STAFF NEWS & ANALYSIS
Thank Goodness for Regulation
By Staff News & Analysis - May 14, 2012

Why We Regulate … What did JPMorgan actually do? As far as we can tell, it used the market for derivatives — complex financial instruments — to make a huge bet on the safety of corporate debt, something like the bets that the insurer A.I.G. made on housing debt a few years ago. The key point is not that the bet went bad; it is that institutions playing a key role in the financial system have no business making such bets, least of all when those institutions are backed by taxpayer guarantees. For the moment Mr. Dimon seems chastened, even admitting that maybe the proponents of stronger regulation have a point. It probably won't last; I expect Wall Street to be back to its usual arrogance within weeks if not days. But the truth is that we've just seen an object demonstration of why Wall Street does, in fact, need to be regulated. Thank you, Mr. Dimon. – New York Times

Dominant Social Theme: We need more of "it," please.

Free-Market Analysis: Paul Krugman is out with another weary defense of massive financial regulation. The US Leviathan is in the process of strip-searching seniors and infants at airports for reasons it cannot aggregately define, but Krugman is still a true believer.

Actually, of course, he is not. The New York Times, Krugman and a coterie of additional people and resources are seemingly part of a larger elite effort to first justify and then create global governance.

This idea, in fact, hinges on regulation. Without regulation there is no apparent reason for government, nor the mercantilism that it gives rise to. Regulation – its timeliness and appropriateness – must be defended at all costs. And defend it Krugman does.
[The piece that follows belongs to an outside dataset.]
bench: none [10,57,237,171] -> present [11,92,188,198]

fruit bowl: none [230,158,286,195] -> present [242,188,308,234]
Banks are special, because the risks they take are borne, in large part, by taxpayers and the economy as a whole. And what JPMorgan has just demonstrated is that even supposedly smart bankers must be sharply limited in the kinds of risk they're allowed to take on.

Why, exactly, are banks special? Because history tells us that banking is and always has been subject to occasional destructive "panics," which can wreak havoc with the economy as a whole. Current right-wing mythology has it that bad banking is always the result of government intervention, whether from the Federal Reserve or meddling liberals in Congress. In fact, however, Gilded Age America — a land with minimal government and no Fed — was subject to panics roughly once every six years. And some of these panics inflicted major economic losses.
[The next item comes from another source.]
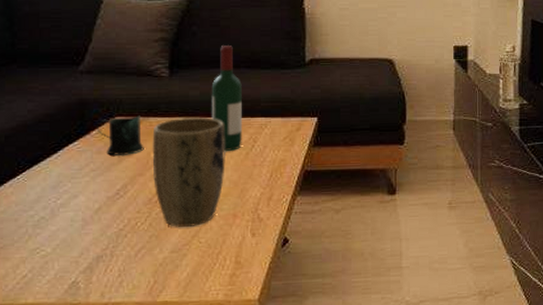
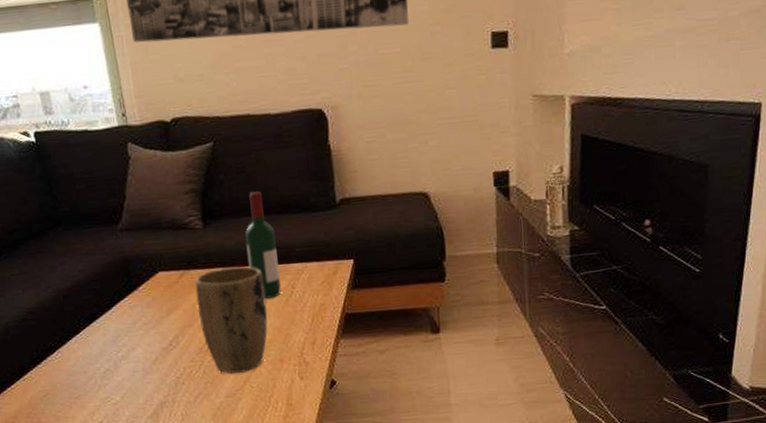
mug: present [96,115,144,156] -> none [142,269,189,309]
So what can be done? In the 1930s, after the mother of all banking panics, we arrived at a workable solution, involving both guarantees and oversight. On one side, the scope for panic was limited via government-backed deposit insurance; on the other, banks were subject to regulations intended to keep them from abusing the privileged status they derived from deposit insurance, which is in effect a government guarantee of their debts. Most notably, banks with government-guaranteed deposits weren't allowed to engage in the often risky speculation characteristic of investment banks like Lehman Brothers.
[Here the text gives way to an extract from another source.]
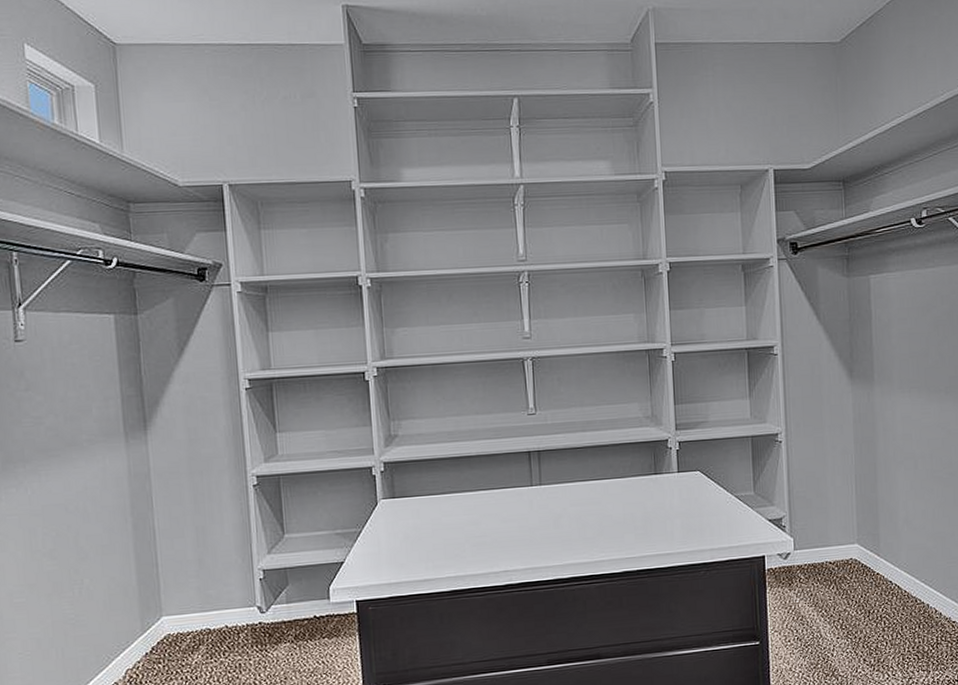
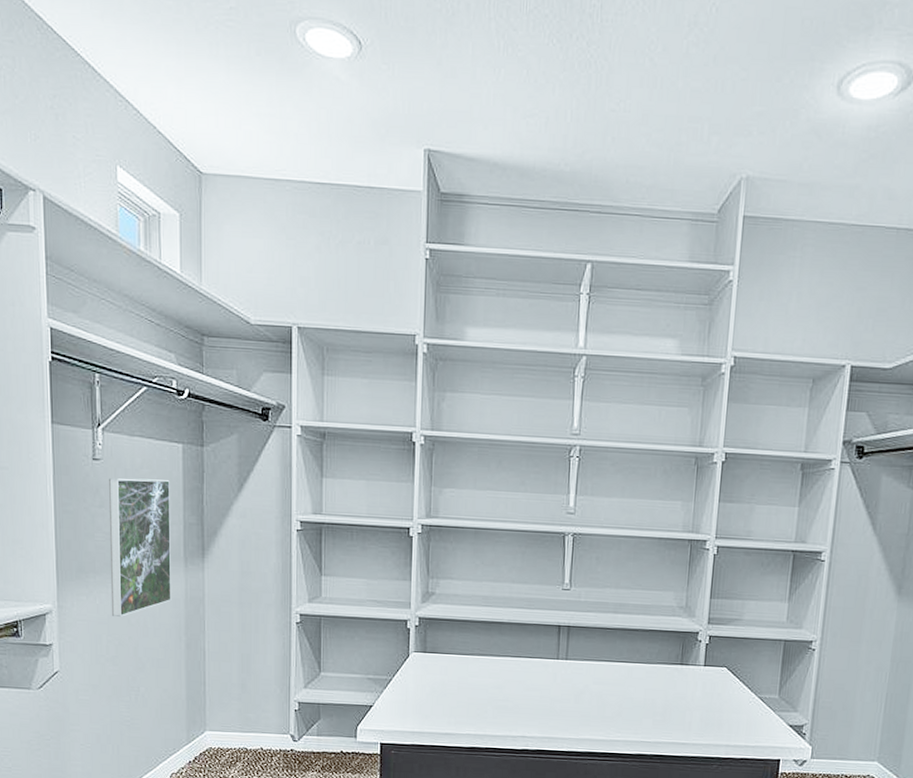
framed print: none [34,354,113,506] -> present [109,478,171,617]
This system gave us half a century of relative financial stability. Eventually, however, the lessons of history were forgotten. New forms of banking without government guarantees proliferated, while both conventional and newfangled banks were allowed to take on ever-greater risks. Sure enough, we eventually suffered the 21st-century version of a Gilded Age banking panic, with terrible consequences.

It's incredible that Krugman is allowed to write this sort of thing and publish it in a major newspaper. This is one of the reasons we write so much about what we call the Internet Reformation. The Internet itself has provided an alternative viewpoint to Krugman's perspective. But he acts as if the 'Net doesn't exist.

In fact, the creation of the Federal Reserve led immediately to the printing of vast quantities of money that caused first the Roaring '20s and the stock market crash and Depression.

The moguls at the Fed were NOT supposed to print as money as they did – but they contravened the dollar/gold link in place at the time and did it anyway.

As far as the "Gilded Age" is concerned, this is a misstatement of time and place. The era of wildcat banking took place BEFORE the Civil War not after it.

And so-called wildcat banks were made weak by government mandates. Such banks often could not have more than one branch and their initial capital was secured by shaky municipal bonds provided by local towns, cities and states. When the bonds were thought to be on the verge of insolvency, the banks were subject to a run.

Krugman, we can see, has it reversed. Bank runs were caused by regulatory demands. And central banks themselves printed too much money – apparently illegally – causing first a great boom and then a bust.

None of this is secret history anymore but Krugman apparently has never cracked a modern book or at least not visited the thousands of websites that would first clarify and then rebut his perspectives.

That Krugman is presented as some sort of "leading mind" and that The New York Times is still to be seen a prestigious provider of news is discouraging in this day and age.

On the other hand, both Krugman and the Times have shed considerable credibility in the past decade as the Internet has continually explained the Way the World Really Works.

After Thoughts

This is the problem the power elite has. This is the reason in aggregate it wants to "shut down" the Internet. The lies that are spun to justify world government are not working anymore. But history shows us that most often we cannot go back.